Nuclear Weapons 205 - Former Secretary of State Willam Perry Publishes Memoir Warning Of Nuclear Threats
Defense between February of 1994 and January of 1997 in the Bill Clinton administration. Perry was a mathematician, engineer and businessman before he became Secretary of Defense. Currently he is a professor emeritus at Stanford University and a senior fellow at the Stanford University's Hoover Institute. He is also the director of the Preventive Defense Institute. Perry has received a number of international award and is currently on the boards of several high-tech companies.
Perry is an expert in U.S. foreign policy, national security and arms control. In 2013, he created the William J. Perry Project which is a non-profit organization dedicated to educating the public on the current dangers of nuclear weapons.
Perry has just publish a memoir titled "My Journey at the Nuclear Brink." One of the points that he makes in the book is that the danger of a global nuclear catastrophe is greater now than it was at the height of the Cold War with Soviet Union. It was his job as Secretary of State to prevent the use of nuclear weapons. He says that our actions today are just not adequate in light of the growing danger of a nuclear war that could end our civilization.
His personal journey has certainly equipped him to render an informed opinion on the dangers of nuclear weapons. As a young man, he participated in the occupation of Japan following World War II. He saw firsthand the devastation wrought by the only use of nuclear weapons in warfare. During the Cuban Missile Crisis, he served as a CIA analyst. The U.S. and the Soviet Union came very close to all out nuclear war during the Crisis. He was Jimmy Carter's Undersecretary of Defense and, later, as a private citizen, he worked on nuclear arms control initiatives. One of his tasks as Secretary of Defense under Clinton was to lead the Nunn-Lugar program. This project dealt with the thousands of nuclear weapons left behind in satellite countries when the Soviet Union disintegrated. After he left the post of Secretary of Defense, he joined other former U.S. officials to raise awareness of the threat of nuclear weapons and he worked on international initiatives for nuclear disarmament.
Perry's memoir discusses four different nuclear threats to the world. Nuclear terrorism, accidental nuclear war, nuclear war caused by miscalculation and a regional nuclear war.
As part of his discussion of nuclear terrorism, Perry presents an all too possible scenario in which a terrorist group constructs a small nuclear bomb, smuggles it into Washington, D.C. and detonates it causing eighty thousand deaths and decapitating the U.S. federal government.

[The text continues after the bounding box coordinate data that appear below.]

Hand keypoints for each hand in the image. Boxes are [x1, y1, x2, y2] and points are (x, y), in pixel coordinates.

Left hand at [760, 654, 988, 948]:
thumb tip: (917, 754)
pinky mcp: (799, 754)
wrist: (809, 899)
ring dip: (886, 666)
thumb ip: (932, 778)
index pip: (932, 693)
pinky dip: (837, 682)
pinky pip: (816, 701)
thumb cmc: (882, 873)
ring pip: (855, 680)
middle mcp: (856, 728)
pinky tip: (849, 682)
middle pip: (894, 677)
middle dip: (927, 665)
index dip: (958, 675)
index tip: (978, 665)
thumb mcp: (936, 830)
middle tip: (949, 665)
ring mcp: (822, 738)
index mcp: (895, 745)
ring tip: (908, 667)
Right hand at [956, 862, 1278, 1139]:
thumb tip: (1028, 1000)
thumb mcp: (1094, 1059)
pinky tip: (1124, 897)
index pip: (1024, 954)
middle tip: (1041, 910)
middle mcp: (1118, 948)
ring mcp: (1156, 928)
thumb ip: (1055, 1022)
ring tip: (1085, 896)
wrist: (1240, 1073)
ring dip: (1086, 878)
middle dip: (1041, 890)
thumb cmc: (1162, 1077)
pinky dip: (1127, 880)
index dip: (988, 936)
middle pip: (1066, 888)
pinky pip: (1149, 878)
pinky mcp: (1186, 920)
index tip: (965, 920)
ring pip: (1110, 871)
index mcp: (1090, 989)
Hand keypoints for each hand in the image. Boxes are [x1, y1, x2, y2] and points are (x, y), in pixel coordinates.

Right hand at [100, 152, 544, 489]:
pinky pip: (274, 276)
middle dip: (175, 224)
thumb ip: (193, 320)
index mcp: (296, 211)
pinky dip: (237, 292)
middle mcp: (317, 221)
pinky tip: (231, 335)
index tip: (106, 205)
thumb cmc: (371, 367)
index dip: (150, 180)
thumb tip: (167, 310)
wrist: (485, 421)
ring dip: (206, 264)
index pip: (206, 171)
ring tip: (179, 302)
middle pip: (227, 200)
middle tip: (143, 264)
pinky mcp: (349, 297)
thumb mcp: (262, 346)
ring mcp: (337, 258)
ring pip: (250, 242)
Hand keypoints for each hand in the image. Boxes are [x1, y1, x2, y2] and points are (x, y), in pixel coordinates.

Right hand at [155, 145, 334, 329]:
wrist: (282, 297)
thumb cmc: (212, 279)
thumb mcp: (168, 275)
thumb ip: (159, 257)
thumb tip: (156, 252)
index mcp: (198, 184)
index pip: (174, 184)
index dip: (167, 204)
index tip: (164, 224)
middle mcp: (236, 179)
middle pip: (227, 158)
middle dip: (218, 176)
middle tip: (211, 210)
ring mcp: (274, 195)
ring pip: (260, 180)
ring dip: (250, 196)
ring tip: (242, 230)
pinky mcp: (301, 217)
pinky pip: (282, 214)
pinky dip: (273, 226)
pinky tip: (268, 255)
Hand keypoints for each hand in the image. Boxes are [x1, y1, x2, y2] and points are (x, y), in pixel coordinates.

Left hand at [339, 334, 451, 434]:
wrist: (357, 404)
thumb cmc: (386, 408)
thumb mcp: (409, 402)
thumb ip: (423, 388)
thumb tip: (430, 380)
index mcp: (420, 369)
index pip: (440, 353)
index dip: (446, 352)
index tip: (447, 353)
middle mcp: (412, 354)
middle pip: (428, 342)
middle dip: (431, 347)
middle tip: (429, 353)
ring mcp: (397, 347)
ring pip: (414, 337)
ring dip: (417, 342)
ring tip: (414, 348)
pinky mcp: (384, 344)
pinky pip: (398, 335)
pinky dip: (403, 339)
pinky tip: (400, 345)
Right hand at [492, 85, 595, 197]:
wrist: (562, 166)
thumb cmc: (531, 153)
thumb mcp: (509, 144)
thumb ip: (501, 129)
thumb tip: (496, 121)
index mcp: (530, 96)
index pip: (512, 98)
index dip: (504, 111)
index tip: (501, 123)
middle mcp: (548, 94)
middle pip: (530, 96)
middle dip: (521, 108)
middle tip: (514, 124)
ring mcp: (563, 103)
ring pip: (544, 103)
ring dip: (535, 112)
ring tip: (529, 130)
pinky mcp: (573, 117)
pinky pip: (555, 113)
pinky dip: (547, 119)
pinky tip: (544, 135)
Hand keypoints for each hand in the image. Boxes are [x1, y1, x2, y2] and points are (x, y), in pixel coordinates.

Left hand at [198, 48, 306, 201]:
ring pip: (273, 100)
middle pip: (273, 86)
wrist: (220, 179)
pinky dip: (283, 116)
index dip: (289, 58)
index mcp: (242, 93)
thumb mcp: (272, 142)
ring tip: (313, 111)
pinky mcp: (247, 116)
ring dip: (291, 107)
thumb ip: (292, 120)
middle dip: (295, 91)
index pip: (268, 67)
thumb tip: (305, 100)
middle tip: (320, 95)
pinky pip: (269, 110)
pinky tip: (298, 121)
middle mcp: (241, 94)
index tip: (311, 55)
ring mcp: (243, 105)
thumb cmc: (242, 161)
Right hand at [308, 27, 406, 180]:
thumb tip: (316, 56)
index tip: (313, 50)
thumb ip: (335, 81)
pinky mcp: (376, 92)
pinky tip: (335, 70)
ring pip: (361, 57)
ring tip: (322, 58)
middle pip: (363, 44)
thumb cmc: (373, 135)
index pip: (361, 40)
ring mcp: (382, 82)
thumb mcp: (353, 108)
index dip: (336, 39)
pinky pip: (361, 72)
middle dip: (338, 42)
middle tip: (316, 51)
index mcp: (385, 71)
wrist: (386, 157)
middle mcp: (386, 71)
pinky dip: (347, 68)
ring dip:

In his discussion of an accidental way, Perry talks about several times when the U.S. or the Soviet Union almost started World War III by mistake. There was one such incident during the Cuban Missile Crisis when a Soviet ship violated the embargo against Cuba because of a navigational error. Another such incident occurred when the Soviet Union almost launched an all out nuclear war against the U.S. because it mistook a Norwegian test rocket for a U.S. nuclear missile. There were other such incidents on both sides.
Perry's third possibility is that miscalculation could start an all out nuclear war. After the Cold War, Perry supported a gradual inclusion of eastern European nations into NATO. Other people in the Clinton administration lobbied for a rapid inclusion of countries that had once been part of the Soviet Union. Those pushing for rapid inclusion won and NATO expanded into eastern Europe. The rapid approach of NATO to the very border of Russia triggered Russian paranoia which resulted in their current aggressive stance on the use of nuclear weapons and the deteriorating relationship between the U.S. and Russia.
The fourth nuclear danger that worries Perry is a regional nuclear war. The most probable such war would be an exchange of nuclear warheads between Pakistan and India. These countries have already engaged in several wars since they were formed in 1949. Both countries are expanding their nuclear forces and Pakistan recently announced that it would be deploying tactical nuclear weapons to the Indian border. If India suffers another serious terrorist incident and attacks Pakistan with conventional forces, Pakistan might use tactical nukes against Indian ground forces. This could easily escalate into an exchange of strategic missiles which could bring about a nuclear winter that would end human civilization.
The possibilities of accidental nuclear war or nuclear war resulting from miscalculation have been with us since the Cold War. A nuclear terrorist strike or a regional nuclear war are relatively new threats. Perry claims that the four threats together pose a more serious threat to humanity than that of the Cold War. Perry believes that it is possible to eliminate or reduce these nuclear threat but that it will take hard work and global cooperation to accomplish this goal.